Dansk Møbelkunst Gallery specializes in rare, original works of Danish furniture that were created during 1920-70, when a circle of craftsmen, architects and designers erased the distinction between works of art and functional equipment for everyday life. Established by Ole Høstbo in 1992, Dansk Møbelkunst takes its name from the Danish word for Furniture Art, a term that is rooted in the handicraft tradition and signifies a synthesis of aesthetics, utility and craftsmanship. During the twentieth century, møbelkunst evolved from the reproduction of historical styles to the creation of truly modern furniture that relied on beautiful materials, rather than applied decoration, and finely-crafted details for its aesthetic value.

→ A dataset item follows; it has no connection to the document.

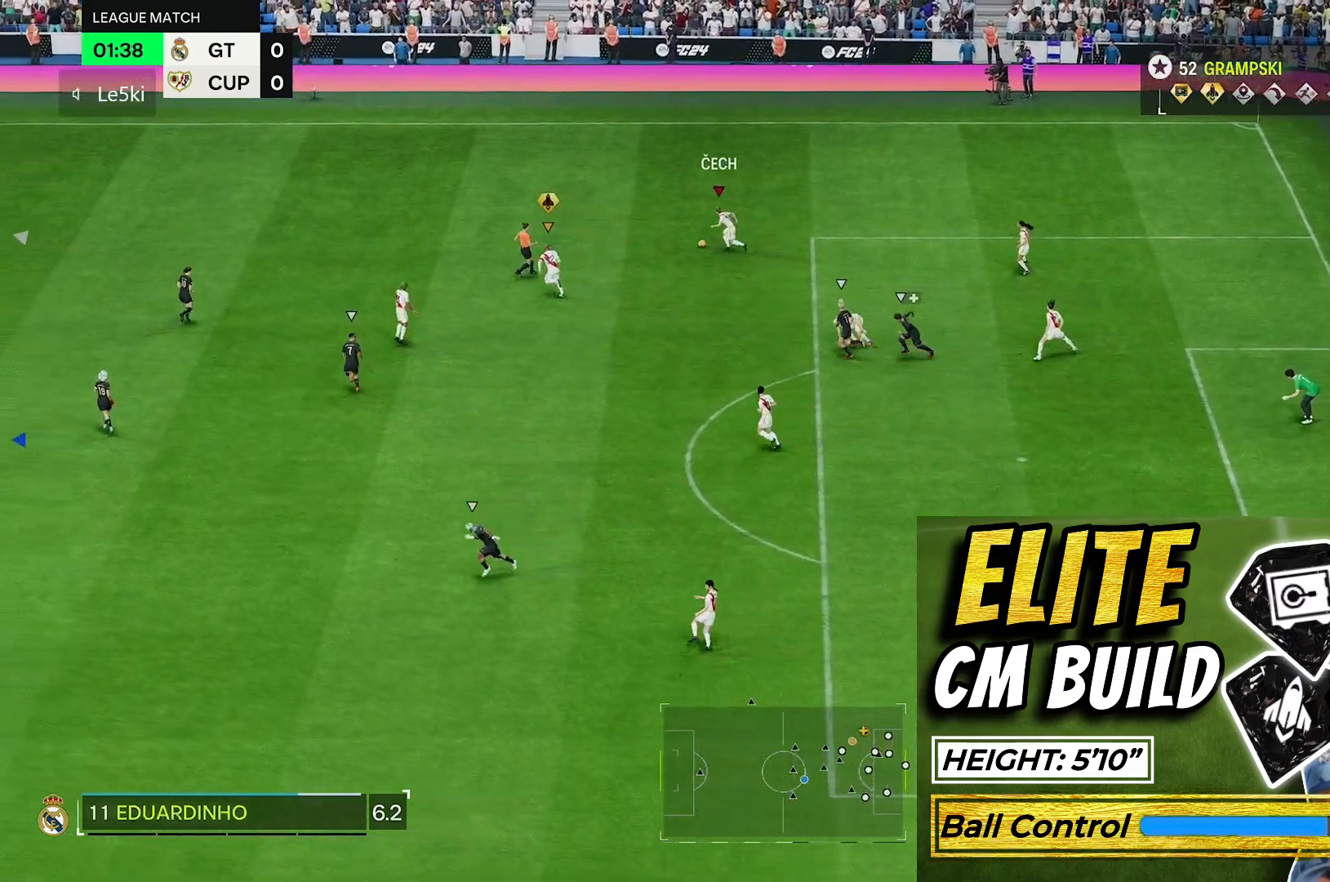
{"buttons": ["R2"], "left_stick": "up-left", "right_stick": "center", "events": [[117, "R2", "up"], [283, "R2", "down"]]}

The gallery’s expertise encompasses both handcrafted masterpieces and iconic works of industrial design. During the 1920s and ‘30s, furniture architects such as Kaare Klint, Ole Wanscher and Finn Juhl worked in partnership with master cabinetmakers from workshops such as Rudolf Rasmussen, A. J. Iversen and Niels Vodder, to produce works of extraordinary quality and enduring beauty. After 1945, architects and designers who had been trained by Klint, including Arne Jacobsen, Hans J. Wegner, Børge Mogensen and Poul Kjærholm, applied his ideas and the standards of the traditional craftsmen to factory production.

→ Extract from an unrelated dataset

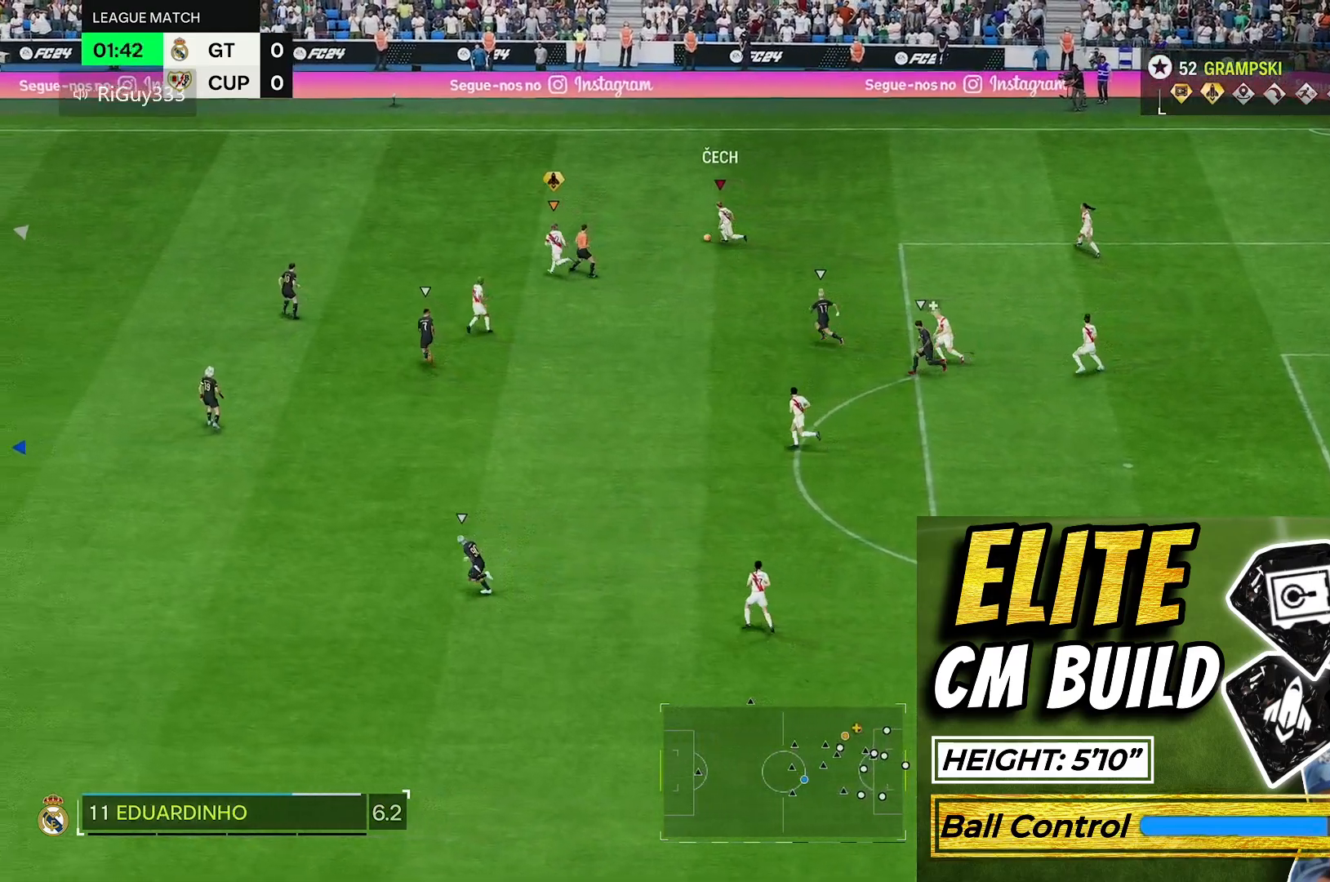
{"buttons": ["R2"], "left_stick": "up-left", "right_stick": "center", "events": []}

In addition to important furniture, the gallery handles a wide range of applied artworks and has become a leading authority on the light fixtures of Poul Henningsen. Beginning in 1921, Henningsen revolutionized lighting by combining functional logic with a profound attention to comfort. The early PH lamps and pendants, from 1924-43, bridge the gap between a handmade artifact and an industrial object, and are especially graceful.